YOUR INSTRUCTIONS ▸
Your result will be the set of lines with "shoulder", copied from the material below.

INPUT FOR THIS TASK ▸
* * *

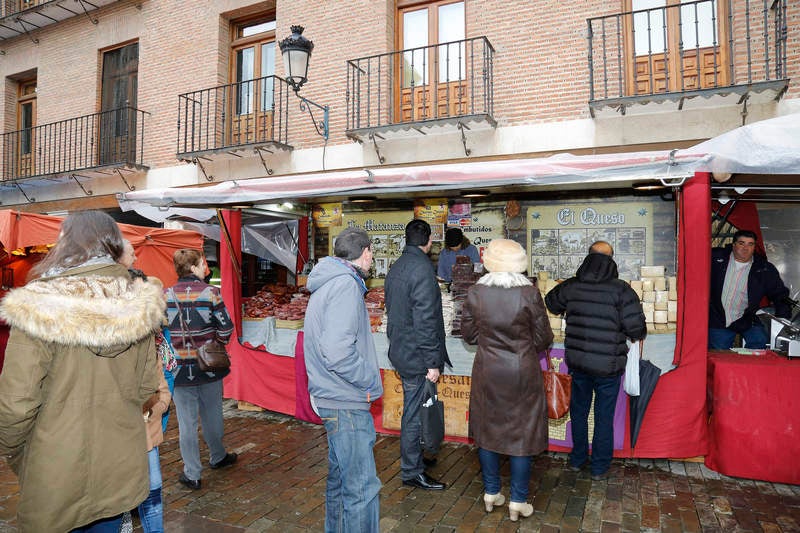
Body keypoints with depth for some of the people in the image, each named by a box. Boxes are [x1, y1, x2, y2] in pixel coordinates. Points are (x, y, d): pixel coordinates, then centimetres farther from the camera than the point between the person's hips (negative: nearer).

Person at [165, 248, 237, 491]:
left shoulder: (166, 296, -6)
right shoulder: (211, 293, -10)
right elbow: (225, 329, -10)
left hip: (179, 369, 1)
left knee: (186, 421, 9)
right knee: (212, 416, 18)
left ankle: (192, 474, 17)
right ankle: (218, 457, 38)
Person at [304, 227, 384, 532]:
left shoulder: (327, 283, 12)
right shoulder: (345, 285, -19)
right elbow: (337, 352, -29)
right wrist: (371, 380, -15)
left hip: (332, 396, 11)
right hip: (346, 403, -11)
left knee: (340, 477, 24)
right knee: (362, 487, -1)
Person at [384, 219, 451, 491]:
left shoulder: (396, 267, 9)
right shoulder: (422, 268, -20)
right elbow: (425, 320, -23)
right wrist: (432, 361, -17)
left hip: (400, 349, 9)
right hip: (416, 354, -9)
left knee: (413, 409, 22)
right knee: (415, 413, 4)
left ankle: (414, 457, 38)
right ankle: (411, 471, 18)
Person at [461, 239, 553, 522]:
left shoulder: (476, 292, -10)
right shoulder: (529, 294, -15)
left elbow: (469, 334, 1)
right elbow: (543, 339, -6)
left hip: (487, 372, 2)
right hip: (523, 372, -2)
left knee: (487, 430, 18)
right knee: (522, 433, 12)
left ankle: (491, 493, 31)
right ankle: (518, 502, 23)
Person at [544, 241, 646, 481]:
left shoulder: (571, 286, -3)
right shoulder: (620, 290, -15)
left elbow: (551, 302, 16)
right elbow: (636, 329, -17)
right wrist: (639, 334, 6)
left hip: (578, 362, 3)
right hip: (608, 365, -3)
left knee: (578, 411, 21)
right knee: (604, 416, 12)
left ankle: (577, 459, 36)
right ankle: (599, 467, 25)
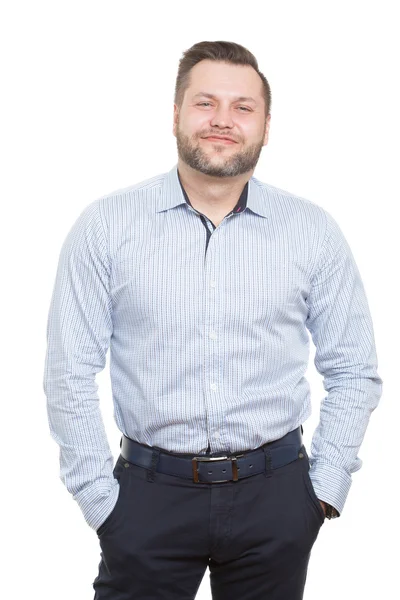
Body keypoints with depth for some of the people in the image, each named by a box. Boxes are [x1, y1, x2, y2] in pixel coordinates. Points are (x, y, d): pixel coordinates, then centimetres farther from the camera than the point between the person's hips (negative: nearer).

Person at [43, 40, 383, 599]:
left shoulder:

* * *

SOLUTION FOR THIS PROBLEM ▸
left shoulder: (166, 296, -6)
right shoulder: (211, 293, -10)
left shoulder: (327, 283, 12)
right shoulder: (345, 285, -19)
left shoulder: (396, 267, 9)
right shoulder: (422, 268, -20)
left shoulder: (476, 292, -10)
right shoulder: (529, 294, -15)
left shoulder: (571, 286, -3)
right shoulder: (620, 290, -15)
left shoulder:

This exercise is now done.